As we wrote in that earlier review, the PCB developed by Palit/Gainward specialists for their GeForce GTX 460 is somewhat shorter than the reference one while the power connectors are positioned in such a way as not to hinder the installation of the card into short system cases.

NCP5395T and RT9259B controllers from ON Semiconductor and Richtek Technology, respectively, are used in the power system. The former is responsible for the GPU and the latter, for the graphics memory. The card gets external power via two 6-pin PCIe 1.0 connectors.

The card is equipped with 1 gigabyte of graphics memory in eight Samsung K4G10325FE-HC05 chips. These GDDR5 memory chips have a capacity of 1 Gb (32 Mb x 32) and a rated frequency of 1000 (4000) MHz. The card clocks them at their rated frequency which is somewhat higher than the reference card’s memory frequency of 900 (3600) MHz. The Palit can lower its memory frequency to 324 (1296) MHz or 135 (540) MHz in power-saving modes: the latter mode is used for 2D Windows applications except for DXVA-compatible video players and CUDA-based software.

The Palit GeForce GTX 460 Sonic Platinum has the same GPU parameters as the Gainward GeForce GTX 460 GS GLH. The main GPU domain is pre-overclocked from 675 to 800 MHz. The shader domain frequency is twice the main domain one and equals 1600 MHz. The GPU voltage is 0.987 volts in 3D mode. You can use vGPU-controlling software tools to increase it up to 1.087 volts. This limit is written into the BIOS to prevent the user from setting too high a GPU voltage. When in power-saving modes, the card drops its GPU voltage to 0.912 or 0.875 volts and GPU frequency to 405/810 and 51/101 MHz. As a result, GF104-based graphics cards are highly economical in applications that do not need all of the GPU resources. Quite importantly, the power management system does not turn off when you overclock the card, so the power consumption and heat dissipation of the Palit GeForce GTX 460 Sonic Platinum is only going to grow up in games and other graphics-heavy applications.

The latest version of the GPU-Z utility we had at our disposal during our tests could not show the parameters of the GF104 chip correctly, reporting only 224 ALUs. The chip actually has 336 active ALUs (out of the total 384) and 56 TMUs (out of the total 64). It also has 32 RBEs to ensure a high fill rate, which is going to be even higher when the GPU is overclocked above 800 MHz.

Like its Gainward-branded cousin, the Palit GeForce GTX 460 Sonic Platinum has a couple of DVI-I ports, a full-size HDMI, and an analog D-Sub. One such graphics card can be connected to two monitors simultaneously.
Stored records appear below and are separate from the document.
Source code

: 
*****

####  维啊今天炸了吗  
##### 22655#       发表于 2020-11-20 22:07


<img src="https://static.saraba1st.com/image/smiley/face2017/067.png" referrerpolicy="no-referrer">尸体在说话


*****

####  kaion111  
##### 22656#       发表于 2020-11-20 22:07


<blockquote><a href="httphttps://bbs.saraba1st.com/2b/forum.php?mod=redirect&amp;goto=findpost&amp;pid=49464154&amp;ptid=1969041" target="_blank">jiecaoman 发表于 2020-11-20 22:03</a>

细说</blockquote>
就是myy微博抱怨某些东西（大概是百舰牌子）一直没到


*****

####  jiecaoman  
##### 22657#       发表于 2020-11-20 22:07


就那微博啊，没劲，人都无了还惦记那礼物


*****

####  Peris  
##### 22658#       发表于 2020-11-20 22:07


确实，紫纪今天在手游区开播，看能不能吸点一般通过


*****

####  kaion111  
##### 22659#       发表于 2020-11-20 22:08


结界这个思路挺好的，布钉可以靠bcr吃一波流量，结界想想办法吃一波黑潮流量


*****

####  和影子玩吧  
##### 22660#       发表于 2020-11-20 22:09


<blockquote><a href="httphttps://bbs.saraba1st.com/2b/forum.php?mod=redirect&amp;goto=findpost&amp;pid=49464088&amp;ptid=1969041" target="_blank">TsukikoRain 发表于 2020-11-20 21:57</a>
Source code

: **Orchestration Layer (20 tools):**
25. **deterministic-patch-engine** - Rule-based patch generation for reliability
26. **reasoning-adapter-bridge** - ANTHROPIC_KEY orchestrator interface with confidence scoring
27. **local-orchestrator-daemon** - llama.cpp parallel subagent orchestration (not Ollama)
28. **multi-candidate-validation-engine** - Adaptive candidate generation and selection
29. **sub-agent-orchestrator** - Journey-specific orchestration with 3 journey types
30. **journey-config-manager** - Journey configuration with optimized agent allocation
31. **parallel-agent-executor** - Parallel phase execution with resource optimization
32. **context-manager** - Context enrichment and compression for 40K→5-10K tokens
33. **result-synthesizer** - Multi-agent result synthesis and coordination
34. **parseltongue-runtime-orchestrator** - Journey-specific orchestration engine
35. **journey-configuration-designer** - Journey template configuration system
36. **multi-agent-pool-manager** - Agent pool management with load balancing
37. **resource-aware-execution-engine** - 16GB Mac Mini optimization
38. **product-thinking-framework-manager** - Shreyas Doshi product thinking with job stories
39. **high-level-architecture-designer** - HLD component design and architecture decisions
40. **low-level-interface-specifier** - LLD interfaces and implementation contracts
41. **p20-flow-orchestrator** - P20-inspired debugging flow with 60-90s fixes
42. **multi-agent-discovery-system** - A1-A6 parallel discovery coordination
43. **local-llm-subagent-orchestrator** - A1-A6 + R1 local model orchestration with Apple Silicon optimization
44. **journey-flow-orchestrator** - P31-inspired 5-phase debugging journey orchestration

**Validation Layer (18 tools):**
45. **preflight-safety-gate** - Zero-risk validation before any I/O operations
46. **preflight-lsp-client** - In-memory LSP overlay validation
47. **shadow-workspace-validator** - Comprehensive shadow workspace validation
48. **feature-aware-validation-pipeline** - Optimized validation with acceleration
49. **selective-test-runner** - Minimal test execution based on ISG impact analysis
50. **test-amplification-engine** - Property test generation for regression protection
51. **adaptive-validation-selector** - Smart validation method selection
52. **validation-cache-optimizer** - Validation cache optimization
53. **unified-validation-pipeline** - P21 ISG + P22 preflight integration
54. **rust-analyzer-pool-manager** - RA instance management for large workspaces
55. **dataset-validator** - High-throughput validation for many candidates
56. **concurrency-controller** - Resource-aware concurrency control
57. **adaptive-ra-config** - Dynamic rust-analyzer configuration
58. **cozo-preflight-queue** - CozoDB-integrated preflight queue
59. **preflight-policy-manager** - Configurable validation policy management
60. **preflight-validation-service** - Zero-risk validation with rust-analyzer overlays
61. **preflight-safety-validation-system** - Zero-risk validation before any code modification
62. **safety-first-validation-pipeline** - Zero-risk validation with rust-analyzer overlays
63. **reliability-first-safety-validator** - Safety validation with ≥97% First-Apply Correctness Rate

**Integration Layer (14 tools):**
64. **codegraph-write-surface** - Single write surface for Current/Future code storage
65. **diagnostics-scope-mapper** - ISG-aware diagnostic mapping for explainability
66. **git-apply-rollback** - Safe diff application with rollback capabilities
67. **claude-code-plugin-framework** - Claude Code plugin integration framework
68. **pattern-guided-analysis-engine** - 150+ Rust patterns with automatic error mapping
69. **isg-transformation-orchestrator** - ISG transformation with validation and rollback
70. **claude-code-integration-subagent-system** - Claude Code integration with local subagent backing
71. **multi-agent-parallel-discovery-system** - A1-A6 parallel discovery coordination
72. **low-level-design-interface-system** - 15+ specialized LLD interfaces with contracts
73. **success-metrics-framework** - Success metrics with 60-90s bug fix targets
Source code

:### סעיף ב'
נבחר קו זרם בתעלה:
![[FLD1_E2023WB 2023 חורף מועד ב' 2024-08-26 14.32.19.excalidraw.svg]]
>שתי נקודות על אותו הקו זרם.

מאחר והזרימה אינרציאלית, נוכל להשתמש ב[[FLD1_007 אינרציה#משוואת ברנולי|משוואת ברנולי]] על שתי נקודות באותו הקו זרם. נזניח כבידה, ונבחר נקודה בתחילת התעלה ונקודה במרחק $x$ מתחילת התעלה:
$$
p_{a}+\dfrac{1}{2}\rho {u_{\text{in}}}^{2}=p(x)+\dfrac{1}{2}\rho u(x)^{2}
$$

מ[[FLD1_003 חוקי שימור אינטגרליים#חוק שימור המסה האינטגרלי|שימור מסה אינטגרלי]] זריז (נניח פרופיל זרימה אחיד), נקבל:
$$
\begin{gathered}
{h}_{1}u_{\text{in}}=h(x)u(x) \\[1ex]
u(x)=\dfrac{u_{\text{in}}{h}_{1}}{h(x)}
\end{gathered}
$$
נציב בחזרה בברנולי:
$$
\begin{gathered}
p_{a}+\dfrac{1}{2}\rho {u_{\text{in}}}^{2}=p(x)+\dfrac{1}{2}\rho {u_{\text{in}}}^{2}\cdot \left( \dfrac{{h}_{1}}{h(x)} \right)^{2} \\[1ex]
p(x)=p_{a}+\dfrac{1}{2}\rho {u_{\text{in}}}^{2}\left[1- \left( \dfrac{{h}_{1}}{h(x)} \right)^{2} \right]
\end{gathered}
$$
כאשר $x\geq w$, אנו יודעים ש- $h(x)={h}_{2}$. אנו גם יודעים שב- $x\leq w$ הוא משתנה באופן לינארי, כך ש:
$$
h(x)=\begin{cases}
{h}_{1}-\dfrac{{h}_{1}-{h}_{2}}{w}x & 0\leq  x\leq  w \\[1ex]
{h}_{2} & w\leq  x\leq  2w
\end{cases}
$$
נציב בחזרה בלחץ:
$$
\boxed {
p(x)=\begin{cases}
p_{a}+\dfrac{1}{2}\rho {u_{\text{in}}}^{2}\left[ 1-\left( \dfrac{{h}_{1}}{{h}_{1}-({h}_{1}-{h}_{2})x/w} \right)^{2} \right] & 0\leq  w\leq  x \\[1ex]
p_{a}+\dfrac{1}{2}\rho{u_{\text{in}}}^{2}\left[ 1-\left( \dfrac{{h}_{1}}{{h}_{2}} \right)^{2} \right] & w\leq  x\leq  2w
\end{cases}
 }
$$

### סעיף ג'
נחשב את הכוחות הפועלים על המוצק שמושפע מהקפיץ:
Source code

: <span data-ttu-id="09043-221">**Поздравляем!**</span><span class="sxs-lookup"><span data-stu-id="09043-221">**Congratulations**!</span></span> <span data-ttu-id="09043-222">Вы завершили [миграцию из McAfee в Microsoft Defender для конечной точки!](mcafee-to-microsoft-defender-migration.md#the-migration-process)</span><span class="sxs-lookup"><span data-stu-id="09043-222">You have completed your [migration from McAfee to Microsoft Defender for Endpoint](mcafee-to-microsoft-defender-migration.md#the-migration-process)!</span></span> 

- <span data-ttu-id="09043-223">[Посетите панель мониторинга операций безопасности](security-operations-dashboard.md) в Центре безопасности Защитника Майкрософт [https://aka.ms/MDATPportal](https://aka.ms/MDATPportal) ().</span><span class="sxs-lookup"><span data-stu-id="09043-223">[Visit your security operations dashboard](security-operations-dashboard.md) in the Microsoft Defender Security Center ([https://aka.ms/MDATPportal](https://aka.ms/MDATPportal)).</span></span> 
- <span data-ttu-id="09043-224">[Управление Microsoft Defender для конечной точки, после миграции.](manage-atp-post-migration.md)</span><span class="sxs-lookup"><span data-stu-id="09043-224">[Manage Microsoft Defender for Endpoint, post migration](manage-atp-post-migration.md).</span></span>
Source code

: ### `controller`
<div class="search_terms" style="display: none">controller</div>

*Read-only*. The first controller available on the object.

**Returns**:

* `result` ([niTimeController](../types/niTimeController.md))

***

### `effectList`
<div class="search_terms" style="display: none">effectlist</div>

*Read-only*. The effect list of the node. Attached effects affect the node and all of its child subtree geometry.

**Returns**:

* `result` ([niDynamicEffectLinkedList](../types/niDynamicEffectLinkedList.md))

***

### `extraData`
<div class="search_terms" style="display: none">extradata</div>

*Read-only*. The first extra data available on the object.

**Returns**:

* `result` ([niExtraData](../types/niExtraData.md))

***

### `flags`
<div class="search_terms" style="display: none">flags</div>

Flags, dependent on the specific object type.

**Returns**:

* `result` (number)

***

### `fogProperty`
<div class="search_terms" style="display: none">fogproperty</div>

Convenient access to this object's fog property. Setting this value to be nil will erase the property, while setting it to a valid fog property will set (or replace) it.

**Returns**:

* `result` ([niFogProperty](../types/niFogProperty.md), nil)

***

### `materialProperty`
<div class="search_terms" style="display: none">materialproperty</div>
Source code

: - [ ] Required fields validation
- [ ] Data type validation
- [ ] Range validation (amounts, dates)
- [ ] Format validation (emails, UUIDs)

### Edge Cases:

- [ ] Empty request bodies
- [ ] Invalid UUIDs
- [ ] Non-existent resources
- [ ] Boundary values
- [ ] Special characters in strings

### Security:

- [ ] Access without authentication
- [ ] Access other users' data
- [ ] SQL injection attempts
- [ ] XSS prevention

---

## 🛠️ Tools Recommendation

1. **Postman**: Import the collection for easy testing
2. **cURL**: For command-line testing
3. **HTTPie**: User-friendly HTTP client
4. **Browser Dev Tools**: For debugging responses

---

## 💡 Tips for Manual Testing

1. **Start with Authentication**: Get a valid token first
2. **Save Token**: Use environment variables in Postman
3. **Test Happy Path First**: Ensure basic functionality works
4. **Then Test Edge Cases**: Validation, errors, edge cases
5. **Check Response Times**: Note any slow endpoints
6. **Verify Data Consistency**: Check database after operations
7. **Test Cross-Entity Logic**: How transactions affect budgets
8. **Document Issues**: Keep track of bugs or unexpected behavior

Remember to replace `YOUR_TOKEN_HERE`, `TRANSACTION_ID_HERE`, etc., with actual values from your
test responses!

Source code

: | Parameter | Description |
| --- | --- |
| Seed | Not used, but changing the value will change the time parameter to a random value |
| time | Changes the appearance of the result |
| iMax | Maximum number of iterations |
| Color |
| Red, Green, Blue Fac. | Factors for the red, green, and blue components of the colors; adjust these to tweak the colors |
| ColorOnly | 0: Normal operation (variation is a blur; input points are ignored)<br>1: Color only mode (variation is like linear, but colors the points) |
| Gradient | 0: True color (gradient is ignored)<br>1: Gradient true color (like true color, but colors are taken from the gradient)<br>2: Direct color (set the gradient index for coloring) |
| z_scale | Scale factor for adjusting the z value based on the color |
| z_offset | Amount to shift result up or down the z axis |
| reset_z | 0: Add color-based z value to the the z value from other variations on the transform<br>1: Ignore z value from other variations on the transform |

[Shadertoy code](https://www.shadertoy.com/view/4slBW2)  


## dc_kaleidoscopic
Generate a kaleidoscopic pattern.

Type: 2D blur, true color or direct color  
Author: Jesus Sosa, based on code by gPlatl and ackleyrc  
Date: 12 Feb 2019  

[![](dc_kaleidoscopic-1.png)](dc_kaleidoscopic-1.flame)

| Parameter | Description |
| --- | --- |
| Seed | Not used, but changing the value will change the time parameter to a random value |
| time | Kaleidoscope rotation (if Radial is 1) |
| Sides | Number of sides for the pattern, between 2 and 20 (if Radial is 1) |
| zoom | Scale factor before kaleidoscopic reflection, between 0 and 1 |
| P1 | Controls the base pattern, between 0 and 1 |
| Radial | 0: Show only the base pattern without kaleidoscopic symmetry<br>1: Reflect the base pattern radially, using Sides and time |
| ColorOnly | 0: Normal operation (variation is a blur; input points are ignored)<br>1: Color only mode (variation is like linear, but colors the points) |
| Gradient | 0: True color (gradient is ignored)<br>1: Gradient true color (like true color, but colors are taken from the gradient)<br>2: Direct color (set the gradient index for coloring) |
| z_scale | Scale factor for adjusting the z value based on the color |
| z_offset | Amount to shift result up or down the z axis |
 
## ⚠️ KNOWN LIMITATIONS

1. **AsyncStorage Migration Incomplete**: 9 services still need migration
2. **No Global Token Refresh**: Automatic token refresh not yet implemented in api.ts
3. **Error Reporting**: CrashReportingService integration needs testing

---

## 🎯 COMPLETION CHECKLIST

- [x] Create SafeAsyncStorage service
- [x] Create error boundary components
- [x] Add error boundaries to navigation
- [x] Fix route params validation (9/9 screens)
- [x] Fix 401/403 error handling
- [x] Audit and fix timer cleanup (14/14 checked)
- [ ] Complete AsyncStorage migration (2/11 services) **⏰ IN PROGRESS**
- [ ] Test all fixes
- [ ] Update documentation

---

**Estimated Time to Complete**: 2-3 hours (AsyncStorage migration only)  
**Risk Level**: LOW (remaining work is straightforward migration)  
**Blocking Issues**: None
Panoramic triple-monitor configurations are only supported with SLI tandems (there is one MIO connector on the PCB for using this card in a SLI configuration). As we’ve mentioned above, the GF104 is more advanced in its audio department than the GF100 thanks to its support of Protected Audio Path which is necessary to play multichannel HD audio formats.


The cooling systems of the Palit and Gainward-branded cards are identical: a flat heatsink is connected to the copper base with two heat pipes. The cooler is secured on the PCB with four spring-loaded screws. There is a layer of dark-gray thermal grease between the cooler’s base and the GPU’s heat-spreading cap. The Palit version lacks an auxiliary heatsink to cool the power transistors but they won’t be left without any cooling at all with this cooler design.


A Power Logic PLA08015B12HH fan is used in both cooling systems but it has a different color of the impeller in the Palit version while the fan casing is shaped differently and is not as angular as in the Gainward version. The casing is fastened to the PCB with four screws.

The cooling system we have just described is quite efficient as we already know but it has to pass a hard trial today because we are going to overclock our Palit GeForce GTX 460 Sonic Platinum at an increased GPU voltage, which means an increased amount of heat. Let’s see if the cooler can cope with that.